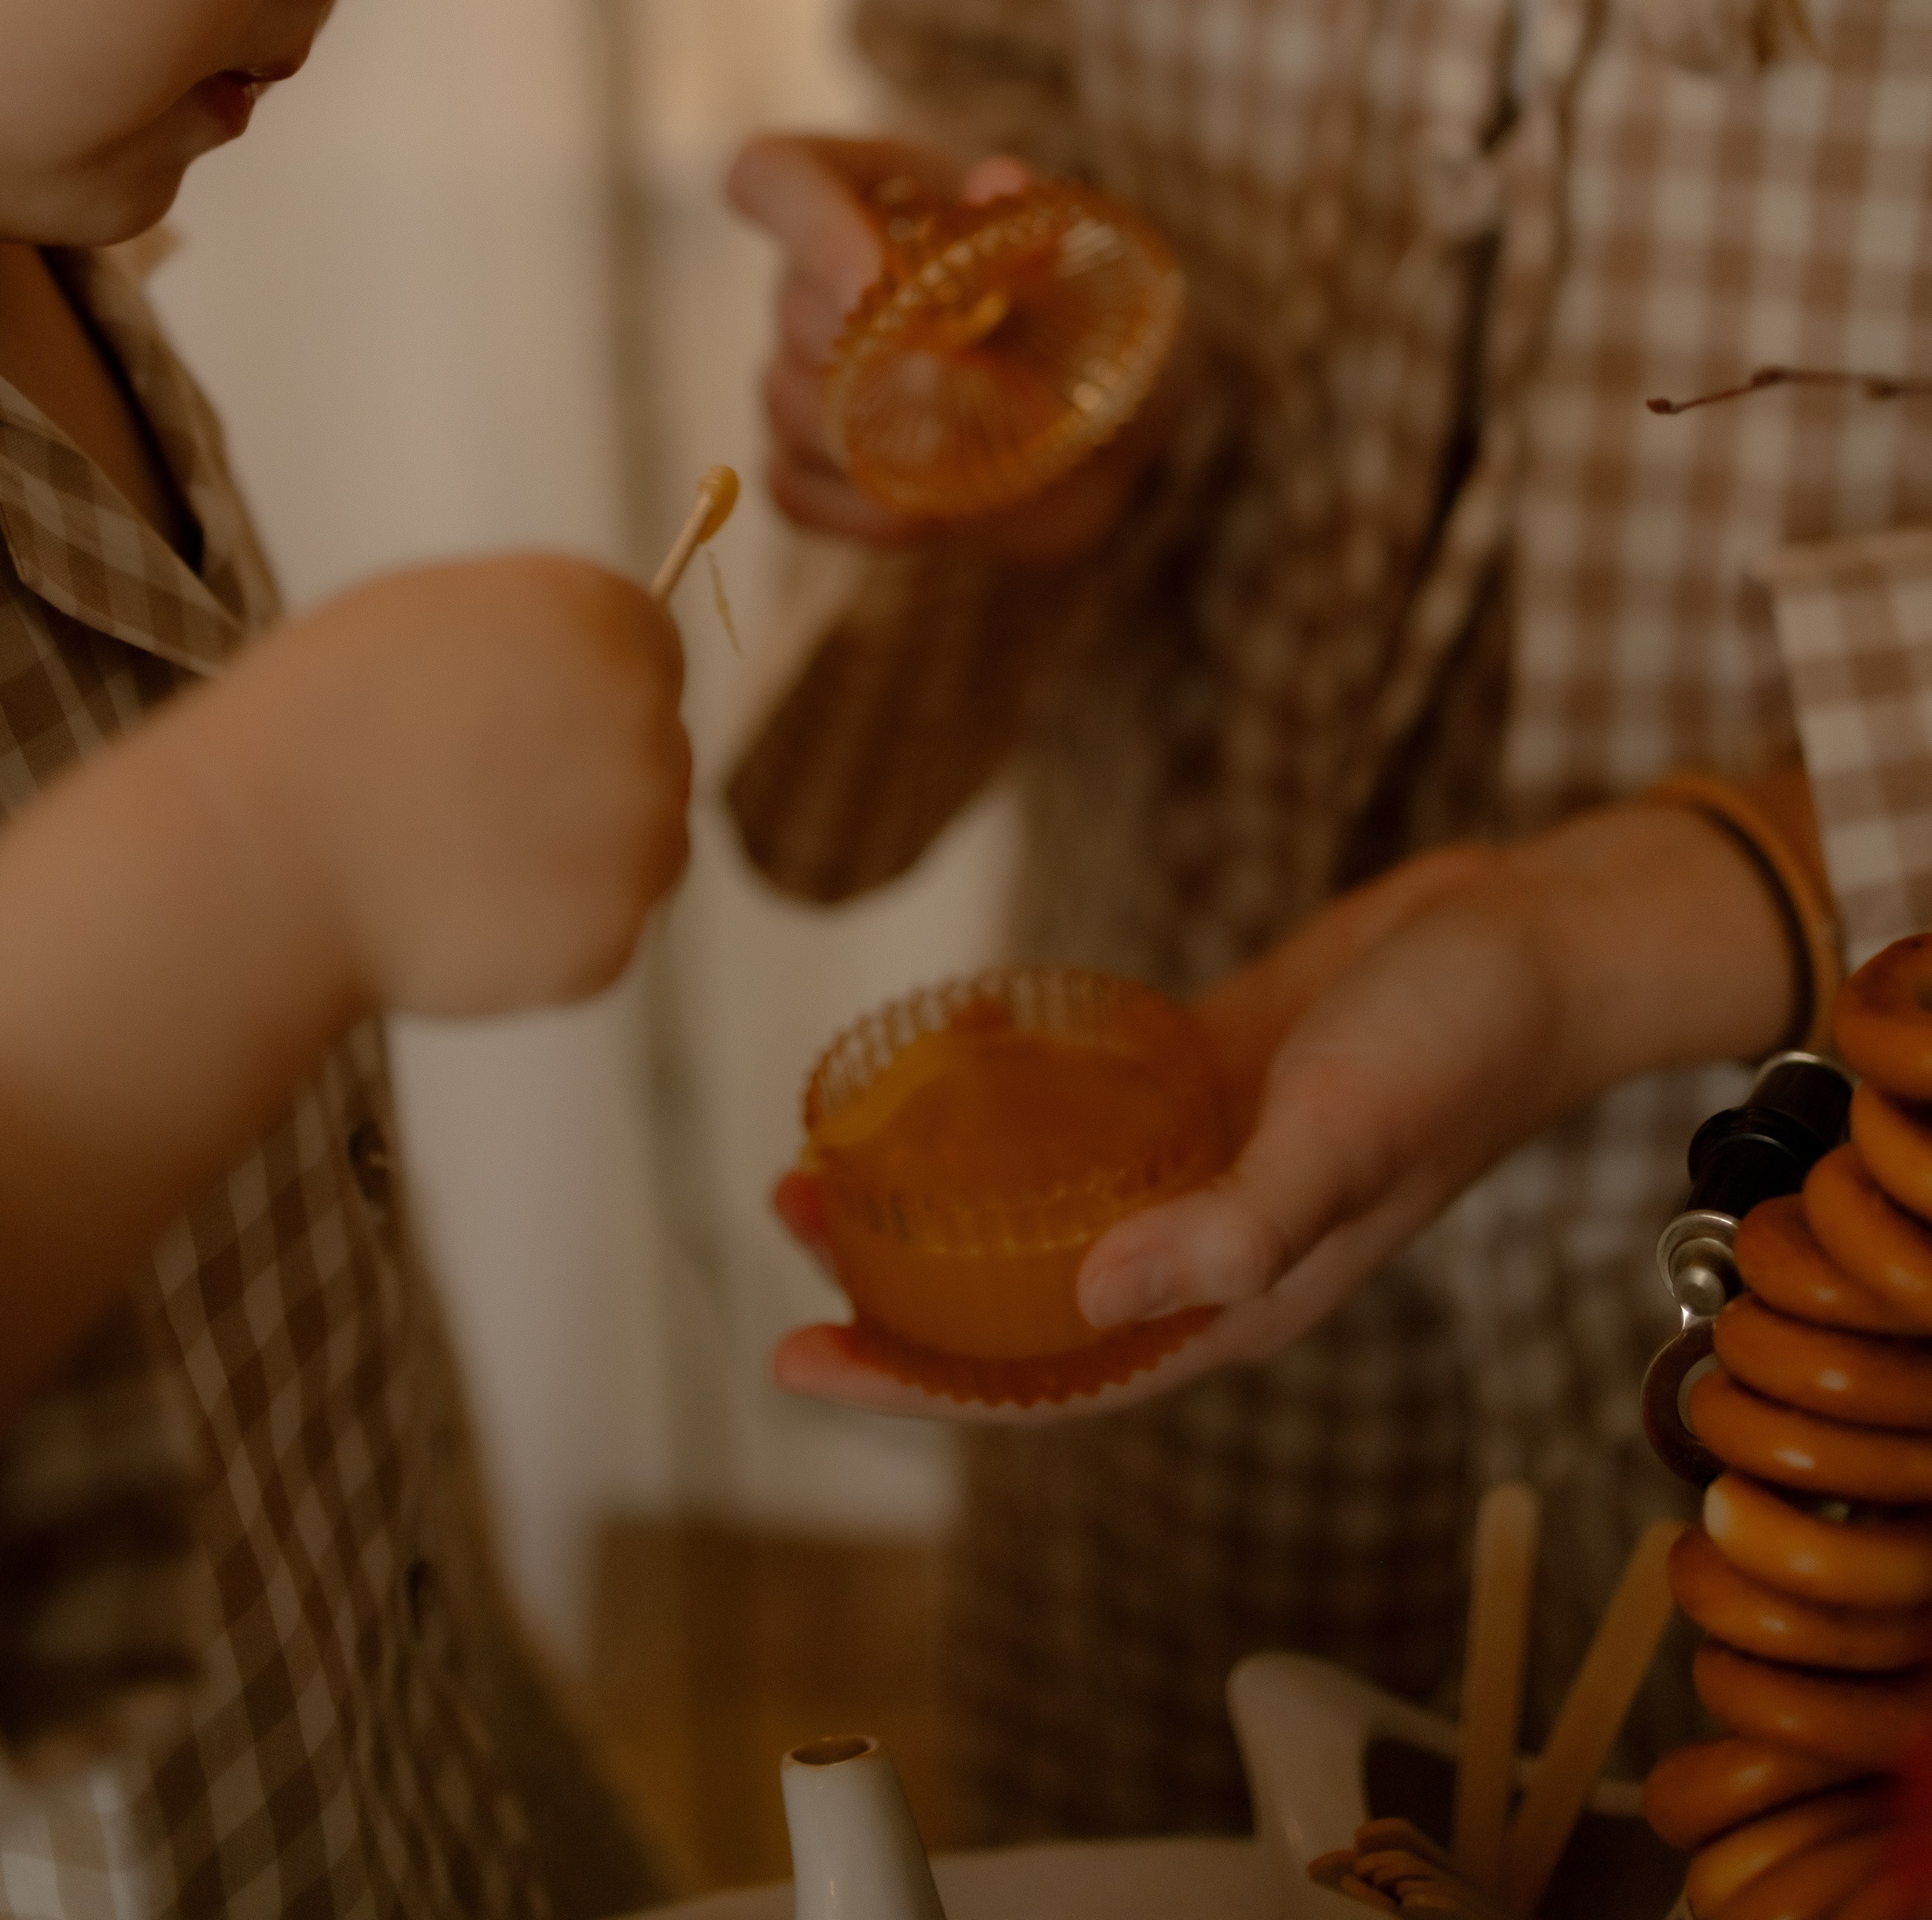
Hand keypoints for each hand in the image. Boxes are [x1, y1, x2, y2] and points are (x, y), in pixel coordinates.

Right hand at [175, 554, 690, 1022]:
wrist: (259, 856)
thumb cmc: (316, 723)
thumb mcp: (432, 613)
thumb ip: (536, 632)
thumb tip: (591, 666)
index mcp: (594, 612)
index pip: (651, 651)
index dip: (589, 693)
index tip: (534, 725)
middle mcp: (640, 710)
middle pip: (654, 751)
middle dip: (586, 777)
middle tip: (480, 802)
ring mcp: (637, 827)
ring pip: (644, 847)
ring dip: (579, 859)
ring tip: (461, 859)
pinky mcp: (612, 928)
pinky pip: (603, 930)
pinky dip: (546, 935)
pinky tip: (461, 914)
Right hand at [725, 130, 1182, 563]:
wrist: (1088, 429)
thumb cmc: (1071, 320)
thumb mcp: (1074, 262)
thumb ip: (1031, 229)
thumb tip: (999, 181)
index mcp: (865, 189)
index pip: (774, 175)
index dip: (806, 227)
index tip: (871, 286)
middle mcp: (809, 273)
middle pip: (794, 311)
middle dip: (877, 362)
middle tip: (972, 393)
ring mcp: (791, 369)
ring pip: (788, 403)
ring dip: (874, 439)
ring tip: (971, 454)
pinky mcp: (796, 458)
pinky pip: (792, 486)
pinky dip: (860, 509)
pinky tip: (926, 511)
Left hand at [769, 800, 1795, 1424]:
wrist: (1533, 937)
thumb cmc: (1459, 1043)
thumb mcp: (1345, 1132)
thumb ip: (1233, 1225)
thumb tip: (1091, 1297)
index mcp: (1237, 1298)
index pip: (1052, 1375)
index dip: (920, 1384)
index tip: (799, 1359)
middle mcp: (1208, 1245)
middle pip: (1025, 1298)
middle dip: (902, 1286)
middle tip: (787, 1222)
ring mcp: (1204, 1160)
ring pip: (1042, 1202)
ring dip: (941, 1190)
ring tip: (830, 1147)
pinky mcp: (1207, 1076)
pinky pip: (1084, 1106)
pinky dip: (1011, 1091)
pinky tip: (943, 1046)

════

■ Work order ■
From the listing above, pick out each line where the word "pinky" appears.

■ Written answer ■
pinky mcp: (612, 928)
pinky pip: (603, 930)
pinky dip: (546, 935)
pinky tip: (461, 914)
pinky mcp: (796, 458)
pinky pip: (792, 486)
pinky dip: (860, 509)
pinky tip: (926, 511)
pinky mcp: (1207, 1076)
pinky pip: (1084, 1106)
pinky dip: (1011, 1091)
pinky tip: (943, 1046)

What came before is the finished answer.